Please give every line of all the items below as a numbered list, skipping blank lines and leaving the pictures out.

BEGIN

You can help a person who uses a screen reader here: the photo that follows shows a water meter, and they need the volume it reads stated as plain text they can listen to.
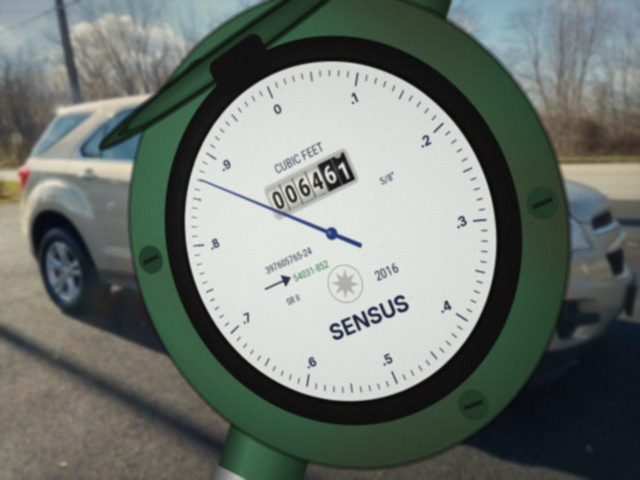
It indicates 6460.87 ft³
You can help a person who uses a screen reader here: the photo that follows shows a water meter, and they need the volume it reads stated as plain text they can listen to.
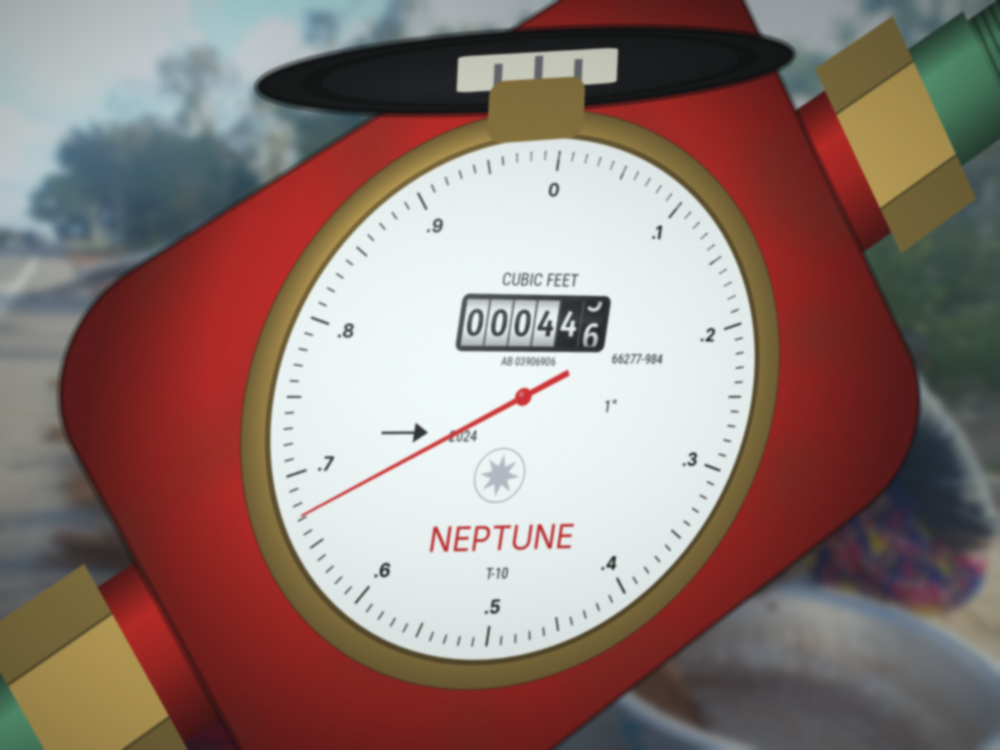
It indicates 445.67 ft³
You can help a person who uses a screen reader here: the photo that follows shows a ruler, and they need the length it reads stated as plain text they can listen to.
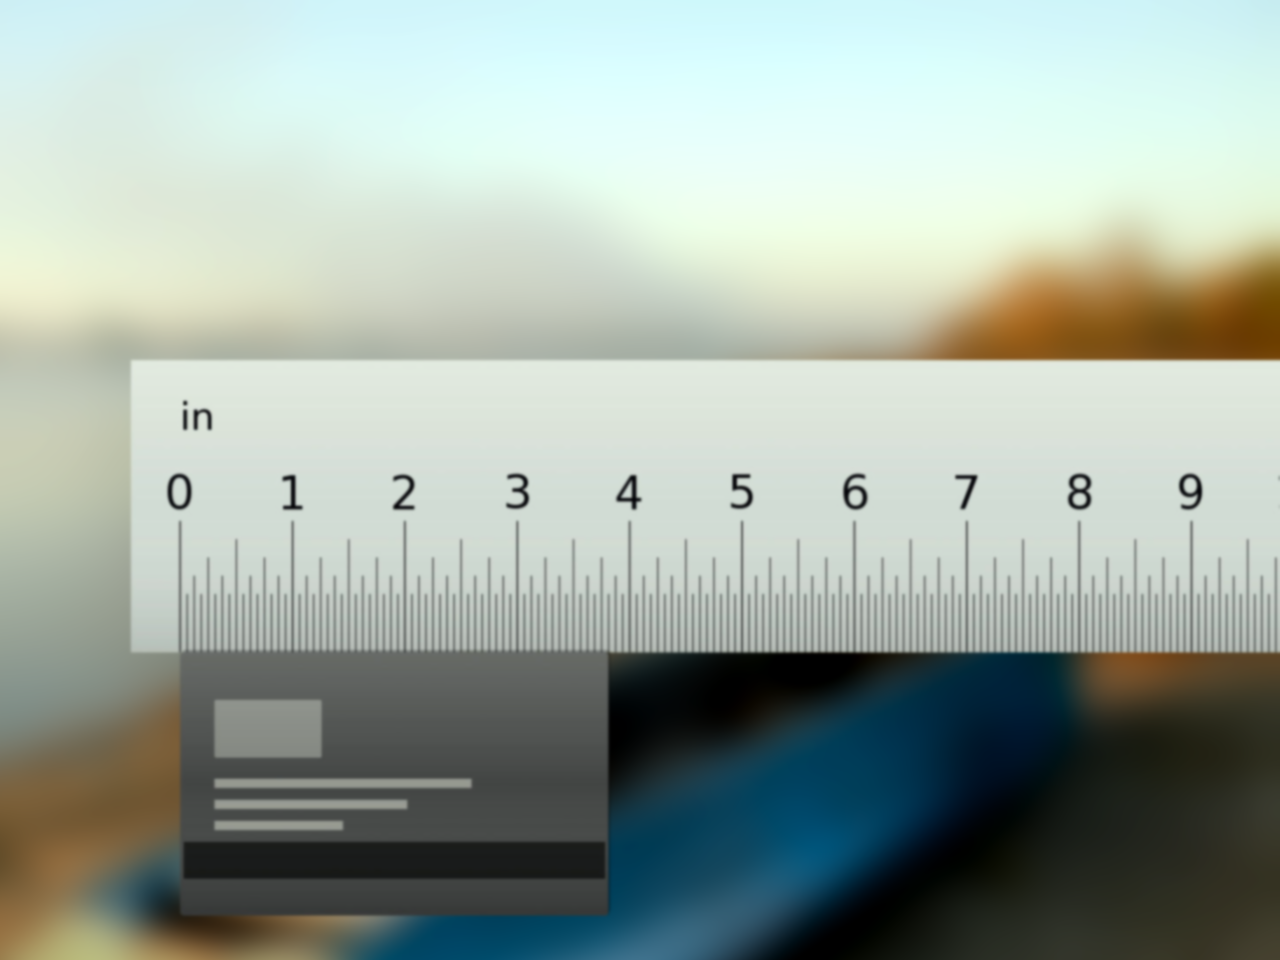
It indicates 3.8125 in
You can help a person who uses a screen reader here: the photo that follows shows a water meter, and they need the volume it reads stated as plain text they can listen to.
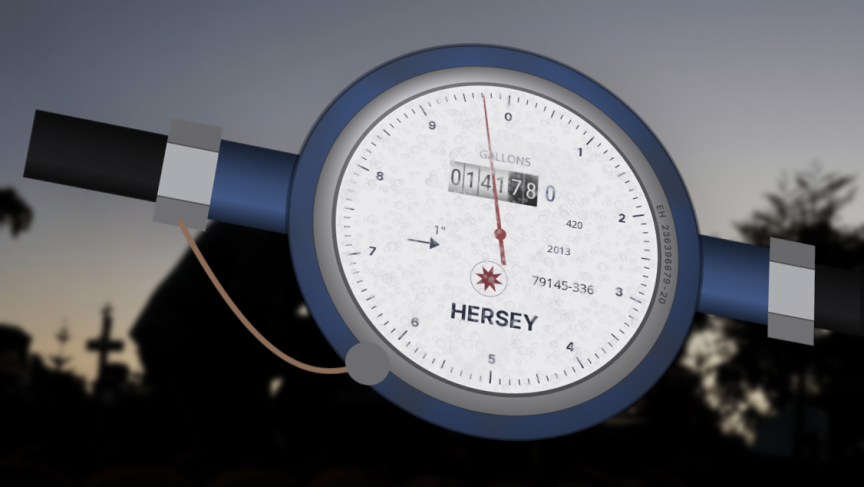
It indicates 141779.7 gal
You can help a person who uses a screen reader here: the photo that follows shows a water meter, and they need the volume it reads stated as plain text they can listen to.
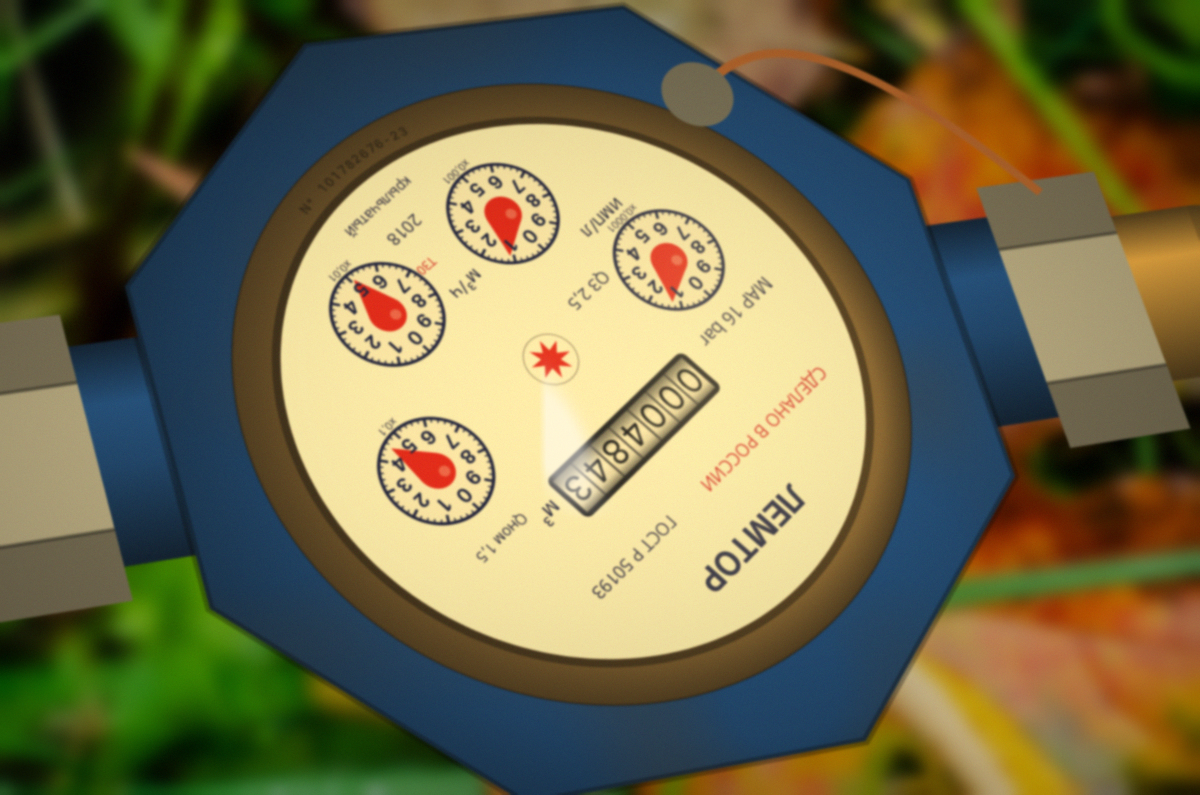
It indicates 4843.4511 m³
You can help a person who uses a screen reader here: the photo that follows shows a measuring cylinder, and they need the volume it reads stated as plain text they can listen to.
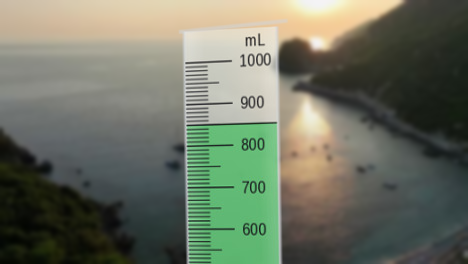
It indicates 850 mL
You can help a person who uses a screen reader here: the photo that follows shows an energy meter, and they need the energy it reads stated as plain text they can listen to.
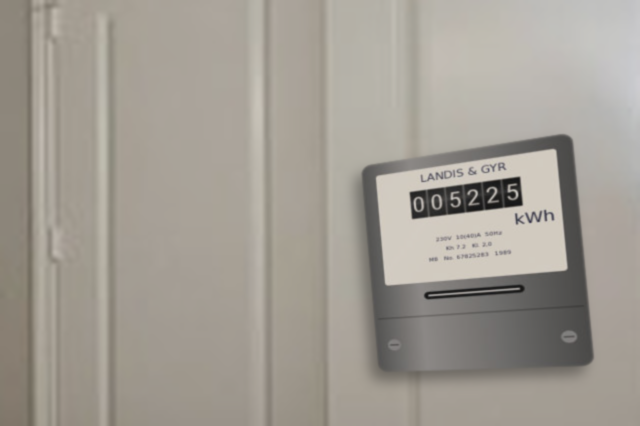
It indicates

END

* EXERCISE ANSWER
1. You can help a person who uses a screen reader here: the photo that follows shows a water meter, and they need the volume it reads stated as plain text they can listen to.
2. It indicates 6460.87 ft³
3. You can help a person who uses a screen reader here: the photo that follows shows a water meter, and they need the volume it reads stated as plain text they can listen to.
4. It indicates 445.67 ft³
5. You can help a person who uses a screen reader here: the photo that follows shows a ruler, and they need the length it reads stated as plain text they can listen to.
6. It indicates 3.8125 in
7. You can help a person who uses a screen reader here: the photo that follows shows a water meter, and they need the volume it reads stated as plain text they can listen to.
8. It indicates 141779.7 gal
9. You can help a person who uses a screen reader here: the photo that follows shows a water meter, and they need the volume it reads stated as plain text they can listen to.
10. It indicates 4843.4511 m³
11. You can help a person who uses a screen reader here: the photo that follows shows a measuring cylinder, and they need the volume it reads stated as plain text they can listen to.
12. It indicates 850 mL
13. You can help a person who uses a screen reader here: the photo that follows shows an energy meter, and they need the energy it reads stated as plain text they can listen to.
14. It indicates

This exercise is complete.